CS97 Lab 2: Performance analysis of an unclustered B+ tree index

Due: 11:59 p.m., Sunday, 18 September.

Lab 2 is the third part of a four-part series in which you will implement a query analyzer that selects the (estimated) best access method for range search queries. In this part you will experimentally analyze the performance of a B+ tree implementation. Your goal is to formulate a mathematical model of its performance to aid your implementation of the query analyzer in lab 3.

Compared to the previous labs, this lab is much less directed and requires minimal coding. Your main deliverable is a written description of your mathematical model and your experimental derivation of it. For this lab you are required to work with a partner.



A performance model for an unclustered B+ tree index

Your goal is to develop a performance model for using an unclustered B+ tree index for simple range selection queries such as

  SELECT * FROM Employee WHERE salary > min AND salary < max
for some provided min and max. You may assume that the key for the B+ tree is the column that constrains the range for the query (here, salary) and that the value in the B+ tree is the RID of the record in a separate heap file. To execute a query like this using such a B+ tree, the database system first uses the B+ tree to obtain the record IDs for all matching records, and then uses each matching RID to retrieve that record from the heap file.

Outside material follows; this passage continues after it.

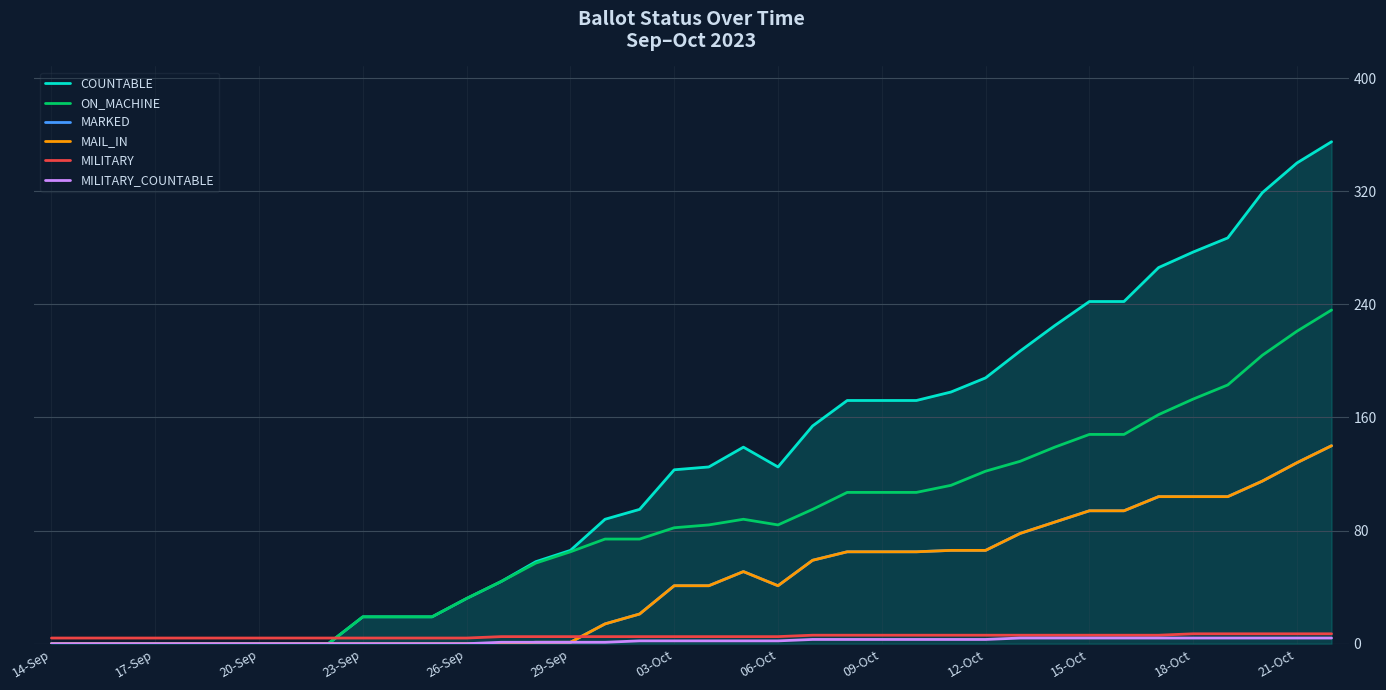

Does the chart have visible grid lines?

Yes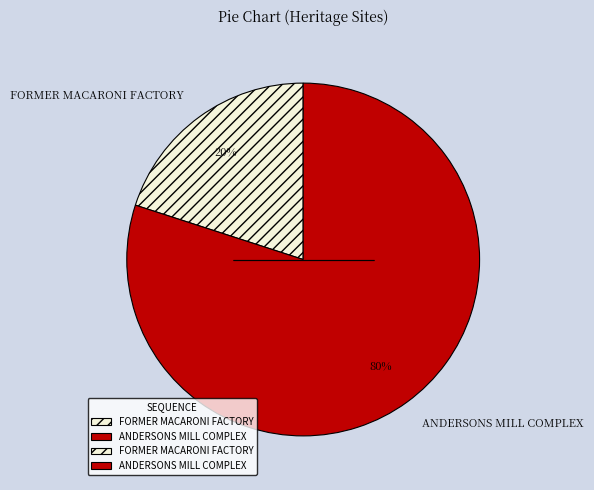

How many segments does this pie chart have?

2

Your performance model should predict the time needed to execute a range selection query as a function of various input parameters. You should consider at least the following parameters as you develop your model:

  1. number of data pages in the relation
  2. number of records per page in the relation
  3. typical fan-out of the B+ tree internal nodes
  4. number of result records in the range selected by the query
In Section 8.4 of Ramakrishnan and Gehrke, the first property was labeled B, the second property R, and the third property F. If we label the fourth propery Q, assume that I/O is the dominant cost of a query and that each disk access requires 0.015 seconds, then Ramakrishnan and Gehrke's performance model would predict that the cost of a range selection query is:
  0.015 * (log_F(0.15 B) + Q) seconds

You should develop a similar performance model justified both by theory and experimental evidence by measuring the perfomance of range selection queries on computers in the Robot Lab. After deciding which parameters are worthy of investigation, you should design and execute a series of experiments that vary each parameter independently and measure the performance of range selection queries using the B+ tree index.

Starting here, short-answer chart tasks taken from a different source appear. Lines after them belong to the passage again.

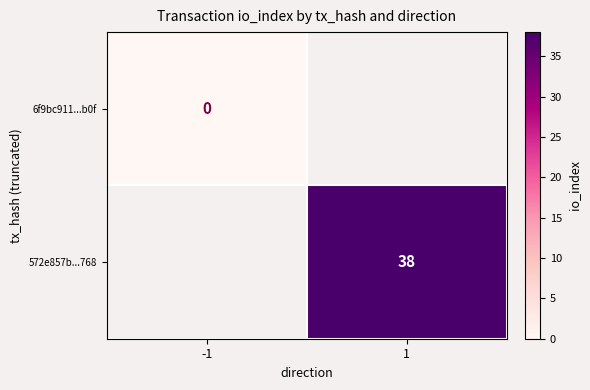

Which label corresponds to the largest value in the chart?

1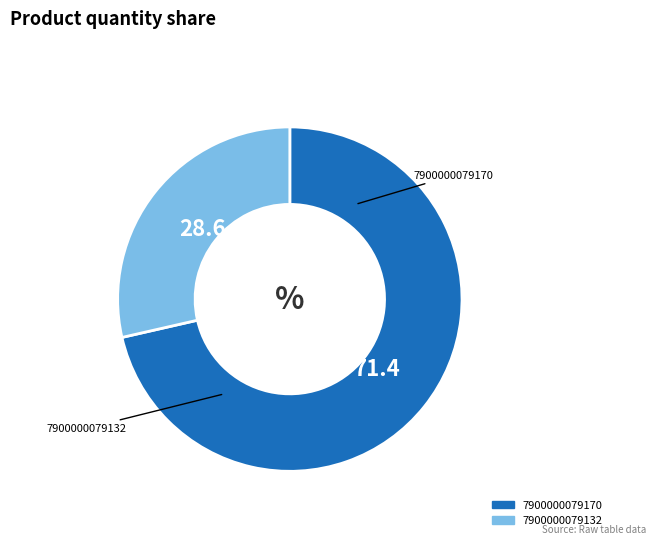

What is the largest slice in the pie chart?

7900000079170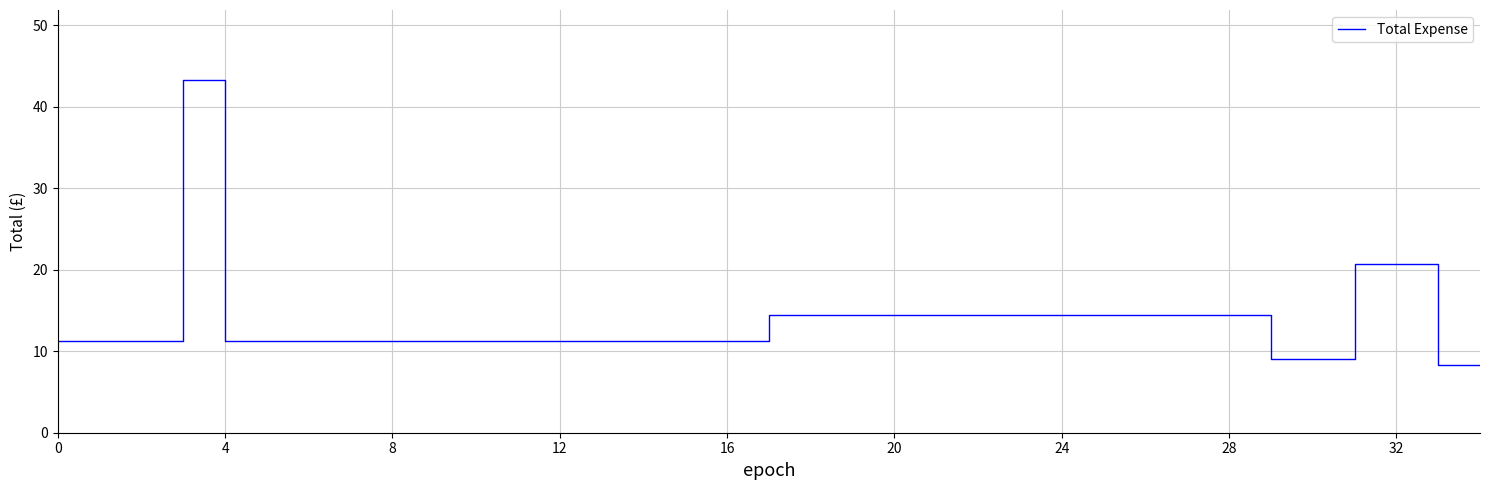

What is the difference between the maximum and minimum values?

34.9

At the conclusion of this lab you should have a performance model that, given explicit values for the parameters you deem relevant, predicts the time (in seconds) needed to execute a query on a database and index that matches those parameters. You should evaluate the accuracy of your performance model on data based on the performance characteristics of the computers in the Robot Lab.



A B+ tree implementation

For this lab I've provided a templated B+ tree implementation, BPlusTree<K>, that uses memory-mapped I/O to index from some key type K to the BufferedRelation's RIDs. Like the BufferedRelation of lab 1, this BPlusTree implementation is unrealistic in that it both implements the B+ tree index and also manages memory allocation for the index files, a service that would ordinarily be performed database system-wide by an overall buffer pool manager. The supplied BPlusTree maintains a pool of in-memory index pages and selects an arbitrary page for replacement on disk when necessary.

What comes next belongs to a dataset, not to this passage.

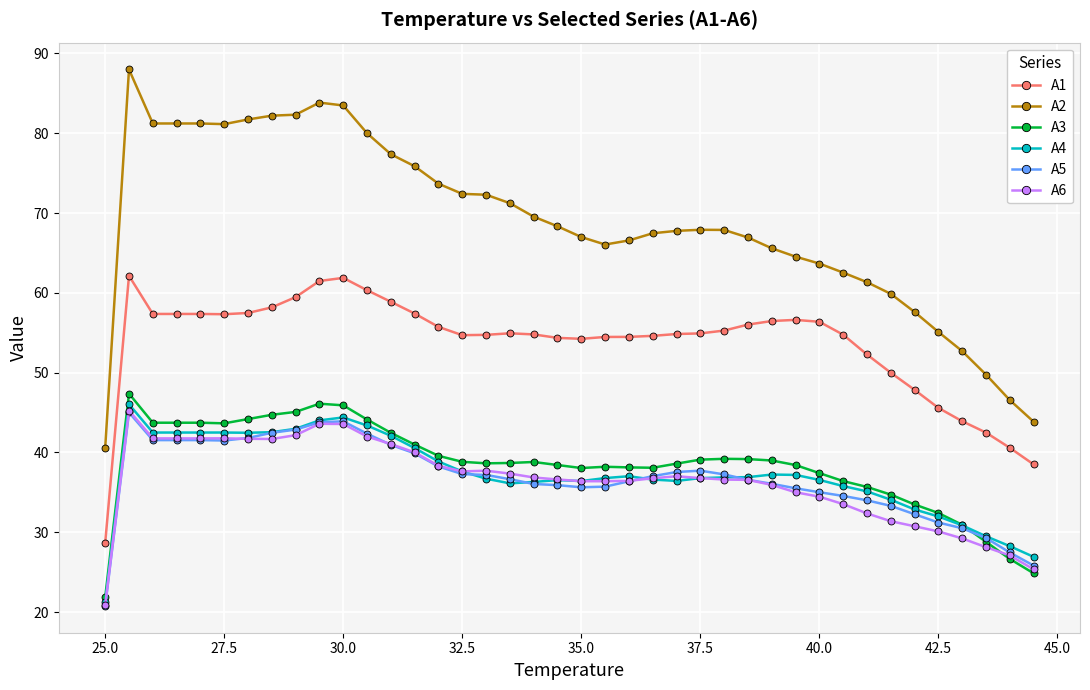

True or false: A2 and A1 cross at least once.

False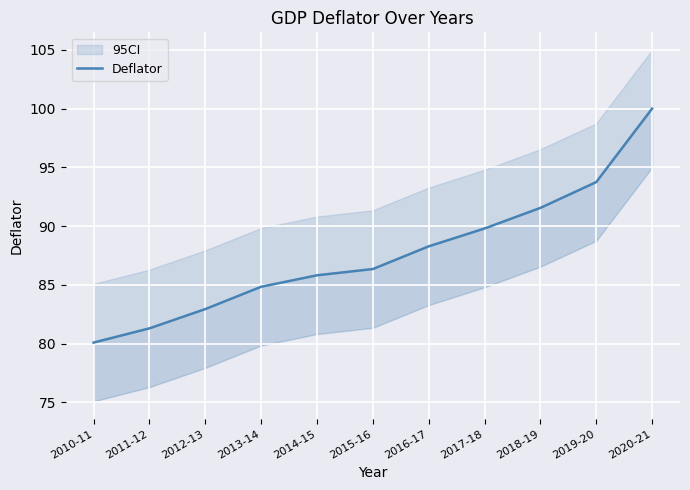

What is the label of the 6th point from the left?

2015-16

Like the BufferedRelation, the BPlusTree constructor takes two arguments: the index name and the number of pages the BPlusTree is allowed memory map at any given time. The BPlusTree also provides a similar interface for inserting index records and executing range selection queries:

I've also provided a revised populate.cc program that populates an Employee database and B+ tree salary index, and an indexsearch.cc program that uses the B+ tree and heap file to implement range selection queries. See the instructions for populate and the analagous search in lab 1 for how to use these programs. The performance of the indexsearch program (and modifications thereof, for non-Employee data) is what you should measure for developing and evaluating your performance model,

The files supplied in this lab are intended to supplement your lab 1 solution; thus, I did not redundantly supply any files that you should already have from lab 1. You will gain access to the lab 2 files after you and your partner both submit your lab 1 solution.



Advice



Requirements of your experimental description



Submitting your work

Use handin97 lab2 to submit your work. As with lab 1, please do not submit any large data files when you hand in your work.